Abdulroning Suetair: state enforcement of religious regulations will exacerbate the situation
Abdulroning Suetair, from the Department of Middle East Studies at Prince of Songkla University, Pattani campus
Abdulroning Suetair says the methods of ISIS and the Deep South separatist groups are very different. Both may use violence, but the chances of local groups joining up with ISIS are slim, due to the lack of various enabling factors.
“Unless there are new factors or conditions to enable local people to engage with ISIS or other Muslim communities overseas, such as religious factors (a condition experts are wary of, since ISIS grew out of religious factors), the Deep South will probably not resort to extremism. However, the government should not exacerbate the current situation, such as by building a Buddhist Park [in the area],” said Abdulroning.
Abdulroning went on to say that ISIS and extremist influence can be prevented through 1) removing all enabling conditions; 2) protecting against foreign influence, since there are as yet no individuals in the Deep South involved with ISIS, unlike in Malaysia, Indonesia, or the Philippines; and 3) strengthening local people’s ability to resist extremism through checks and balances and dialogues within and between communities.

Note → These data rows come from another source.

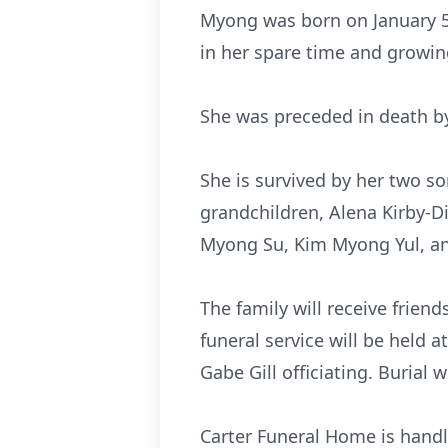
Myong was born on January 5,
in her spare time and growi
She was preceded in death b
She is survived by her two so
grandchildren, Alena Kirby-Di
Myong Su, Kim Myong Yul, 
The family will receive frien
funeral service will be held 
Gabe Gill officiating. Burial
Carter Funeral Home is handl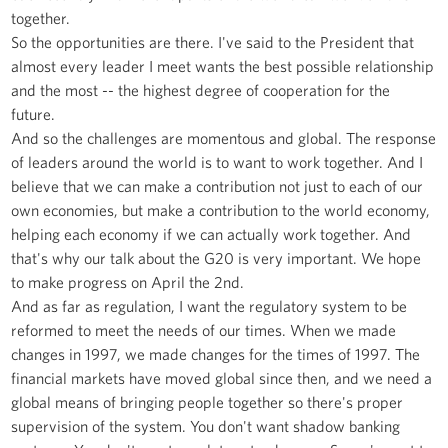
together.
So the opportunities are there. I've said to the President that
almost every leader I meet wants the best possible relationship
and the most -- the highest degree of cooperation for the
future.
And so the challenges are momentous and global. The response
of leaders around the world is to want to work together. And I
believe that we can make a contribution not just to each of our
own economies, but make a contribution to the world economy,
helping each economy if we can actually work together. And
that's why our talk about the G20 is very important. We hope
to make progress on April the 2nd.
And as far as regulation, I want the regulatory system to be
reformed to meet the needs of our times. When we made
changes in 1997, we made changes for the times of 1997. The
financial markets have moved global since then, and we need a
global means of bringing people together so there's proper
supervision of the system. You don't want shadow banking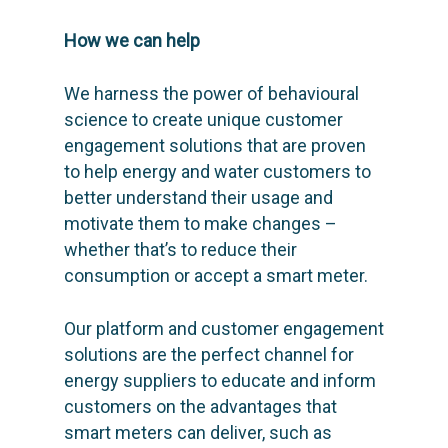
How we can help
We harness the power of behavioural
science to create unique customer
engagement solutions that are proven
to help energy and water customers to
better understand their usage and
motivate them to make changes –
whether that’s to reduce their
consumption or accept a smart meter.
Our platform and customer engagement
solutions are the perfect channel for
energy suppliers to educate and inform
customers on the advantages that
smart meters can deliver, such as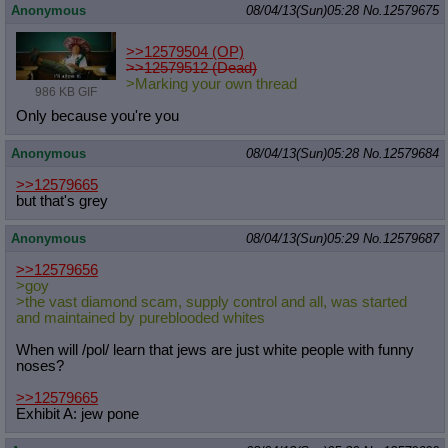
Anonymous
08/04/13(Sun)05:28
No.
12579675
>>12579504
(OP)
>>12579512 (Dead)
>Marking your own thread
986 KB GIF
Only because you're you
Anonymous
08/04/13(Sun)05:28
No.
12579684
>>12579665
but that's grey
Anonymous
08/04/13(Sun)05:29
No.
12579687
>>12579656
>goy
>the vast diamond scam, supply control and all, was started
and maintained by pureblooded whites
When will /pol/ learn that jews are just white people with funny
noses?
>>12579665
Exhibit A: jew pone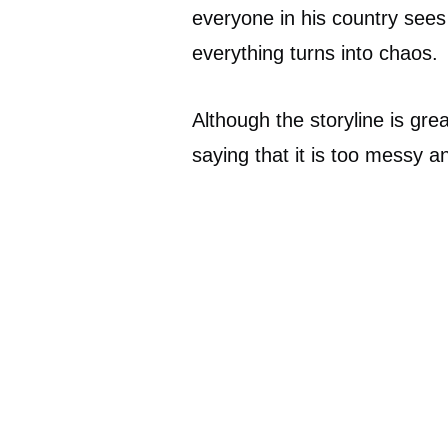
everyone in his country sees
everything turns into chaos.
Although the storyline is great,
saying that it is too messy a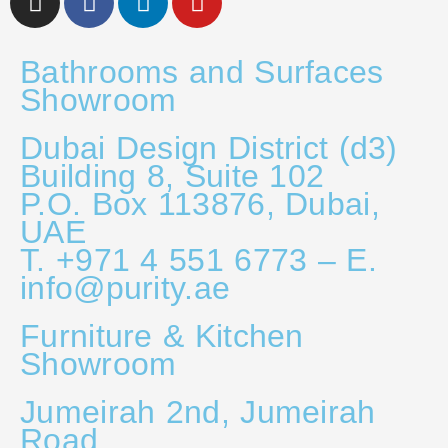
Bathrooms and Surfaces
Showroom
Dubai Design District (d3)
Building 8, Suite 102
P.O. Box 113876, Dubai,
UAE
T. +971 4 551 6773 – E.
info@purity.ae
Furniture & Kitchen
Showroom
Jumeirah 2nd, Jumeirah
Road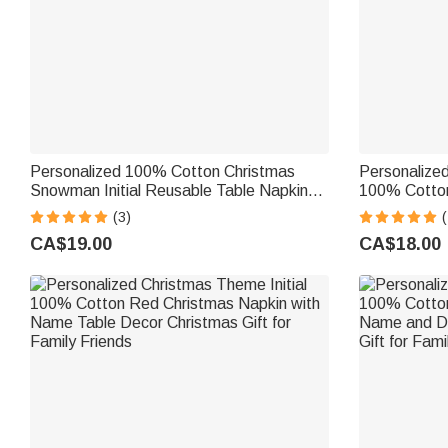
Personalized 100% Cotton Christmas
Personalized
Snowman Initial Reusable Table Napkin
100% Cotton
with Name Table Decor Christmas Gift for
Name Table D
(3)
(
Family
Family Frien
CA$19.00
CA$18.00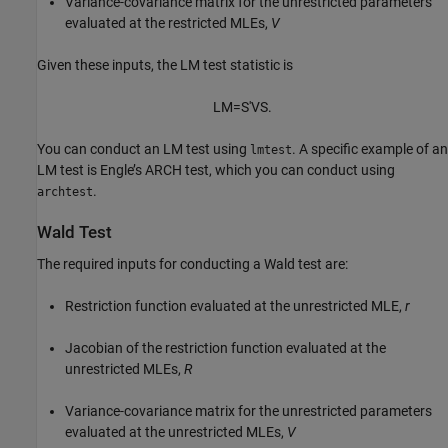
Variance-covariance matrix for the unrestricted parameters
evaluated at the restricted MLEs,
V
Given these inputs, the LM test statistic is
L
M
=
S
′
V
S
.
You can conduct an LM test using
. A specific example of an
lmtest
LM test is Engle’s ARCH test, which you can conduct using
.
archtest
Wald Test
The required inputs for conducting a Wald test are:
Restriction function evaluated at the unrestricted MLE,
r
Jacobian of the restriction function evaluated at the
unrestricted MLEs,
R
Variance-covariance matrix for the unrestricted parameters
evaluated at the unrestricted MLEs,
V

Nevertheless, there is still the possibility that ISIS ideologies will take root in the region. This is possible through youths who use social media and are able to receive ideas in the absence of a formal organization, such as by receiving ideas online and immediately joining up.
When asked whether or not the recent increase in news coverage about ISIS in Thailand is related to the issue of building a Buddhist Park in Pattani, Abdulroning replied that the issues were unrelated. ISIS has seemingly changed tactics, from a strategy limited to Iraq and Syria to one not limited by geography. The Thai state is keeping a close eye on the situation, said the professor.
“If you ask me why we have to have preventive measures against ISIS, I would say that many of ISIS’ methods conflict with the teachings of Islam. It will be dangerous if this influence comes into the region. ISIS wants to make their name heard through the use of violence,” concluded Abdulroning.